Driving back we were grinning and giddy again, swapping stories and re-capping.

"Did you see the woman I was talking to?" Lisa asked, "I looked back when we were leaving and she was already writing in her tract."

I really didn't expect this part-- handing artwork to strangers-- to be so much fun or so moving.

Tuesday, June 10, 2008

it all began with the burning hell

It all started years ago in the Sacramento Amtrak station. I think I may have been crying-- I'd just missed my train.

It was my fault, I was dumb. I was sitting quietly reading in the raucous "South" line, while the more sober "West" line boarded and left. By the time I realized my destination was actually on the "West" line, my train had been gone for a good fifteen minutes. It was getting late and I was alone, and now feeling stupid and sorry for myself in Sacramento. I went into the bathroom to be alone, splash my face, and figure out where I was going to sleep... and that's when I found The Burning Hell.

It was a small two color printed gospel tract with a threatening message aimed at my eternal soul. It was strangely delightful. I was touched by the 50s printing quality and the bold statements with whimsical grammar. I was not so much touched by the menacing passages from Revelations that the author intended to knock a punch, like: "and whosoever was not found written in the book of life was cast into the lake of fire," but by the contrast of the helpful voice in between them that asked me, "How about it Friend, is HELL the place where you want to spend eternity?"

There was a weariness and resolve to the whole thing.

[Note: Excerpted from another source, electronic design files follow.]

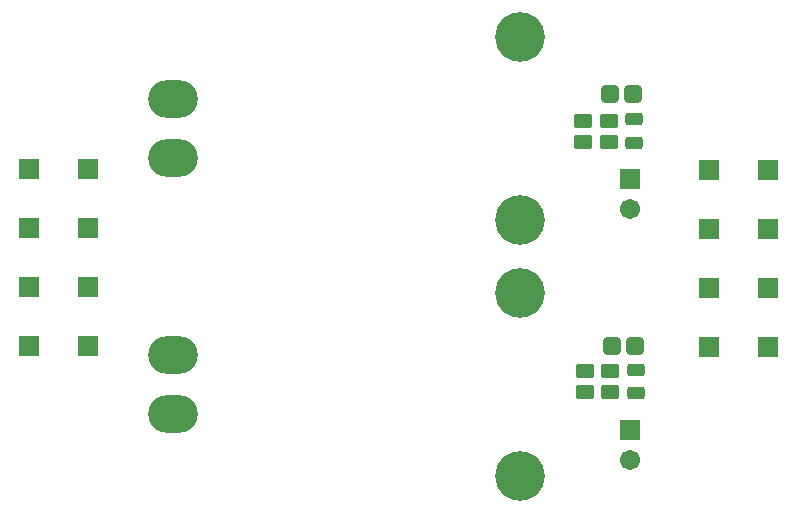
<source format=gts>
G04 Layer_Color=8388736*
%FSLAX43Y43*%
%MOMM*%
G71*
G01*
G75*
G04:AMPARAMS|DCode=25|XSize=1.503mm|YSize=1.003mm|CornerRadius=0.202mm|HoleSize=0mm|Usage=FLASHONLY|Rotation=180.000|XOffset=0mm|YOffset=0mm|HoleType=Round|Shape=RoundedRectangle|*
%AMROUNDEDRECTD25*
21,1,1.503,0.600,0,0,180.0*
21,1,1.100,1.003,0,0,180.0*
1,1,0.403,-0.550,0.300*
1,1,0.403,0.550,0.300*
1,1,0.403,0.550,-0.300*
1,1,0.403,-0.550,-0.300*
%
%ADD25ROUNDEDRECTD25*%
G04:AMPARAMS|DCode=26|XSize=1.473mm|YSize=1.473mm|CornerRadius=0.26mm|HoleSize=0mm|Usage=FLASHONLY|Rotation=180.000|XOffset=0mm|YOffset=0mm|HoleType=Round|Shape=RoundedRectangle|*
%AMROUNDEDRECTD26*
21,1,1.473,0.953,0,0,180.0*
21,1,0.953,1.473,0,0,180.0*
1,1,0.521,-0.476,0.476*
1,1,0.521,0.476,0.476*
1,1,0.521,0.476,-0.476*
1,1,0.521,-0.476,-0.476*
%
%ADD26ROUNDEDRECTD26*%
G04:AMPARAMS|DCode=27|XSize=1.603mm|YSize=1.203mm|CornerRadius=0.227mm|HoleSize=0mm|Usage=FLASHONLY|Rotation=180.000|XOffset=0mm|YOffset=0mm|HoleType=Round|Shape=RoundedRectangle|*
%AMROUNDEDRECTD27*
21,1,1.603,0.750,0,0,180.0*
21,1,1.150,1.203,0,0,180.0*
1,1,0.453,-0.575,0.375*
1,1,0.453,0.575,0.375*
1,1,0.453,0.575,-0.375*
1,1,0.453,-0.575,-0.375*
%
%ADD27ROUNDEDRECTD27*%
%ADD28R,1.703X1.703*%
%ADD29C,1.703*%
%ADD30R,1.703X1.703*%
%ADD31C,4.203*%
%ADD32O,4.203X3.203*%
D25*
X54610Y89773D02*
D03*
Y87773D02*
D03*
X54737Y68580D02*
D03*
Y66580D02*
D03*
D26*
X54483Y91948D02*
D03*
X52578D02*
D03*
X54674Y70612D02*
D03*
X52769D02*
D03*
D27*
X50419Y66675D02*
D03*
Y68475D02*
D03*
X52578Y66664D02*
D03*
Y68464D02*
D03*
X50292Y87862D02*
D03*
Y89662D02*
D03*
X52451Y87873D02*
D03*
Y89673D02*
D03*
D28*
X60960Y85485D02*
D03*
X65960D02*
D03*
Y80485D02*
D03*
X60960D02*
D03*
Y75485D02*
D03*
X65960D02*
D03*
X60960Y70485D02*
D03*
X65960D02*
D03*
X3382Y85565D02*
D03*
X8382D02*
D03*
Y80565D02*
D03*
X3382D02*
D03*
Y75565D02*
D03*
X8382D02*
D03*
X3382Y70565D02*
D03*
X8382D02*
D03*
D29*
X54229Y82169D02*
D03*
Y60960D02*
D03*
D30*
Y84709D02*
D03*
Y63500D02*
D03*
D31*
X44958Y96749D02*
D03*
Y81280D02*
D03*
Y75057D02*
D03*
Y59588D02*
D03*
D32*
X15545Y86512D02*
D03*
Y91516D02*
D03*
Y64821D02*
D03*
Y69825D02*
D03*
M02*

</source>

It was almost as if you could see the author talking himself into all this degrading soul-saving.

"One day in HELL," he writes, "you will not have to be bothered by some Christian trying to give you a gospel tract. Neither will you have to worry about a soul winner knocking on your door and inviting you to go to church. No sir, but you will be remembering every gospel sermon you ever heard, every gospel tract you turned down and tore up..."

Even the devil on the front of the pamphlet looks weary and resigned.

It was all so odd and touching. Right there and then I had my own little conversion. Suddenly missing the train became an adventure. My internal narrator kicked in and instead of feeling sorry for myself, I started almost hoping the night would get weirder, or worse, so that I'd have a good story to tell when and if I ever made it to my destination.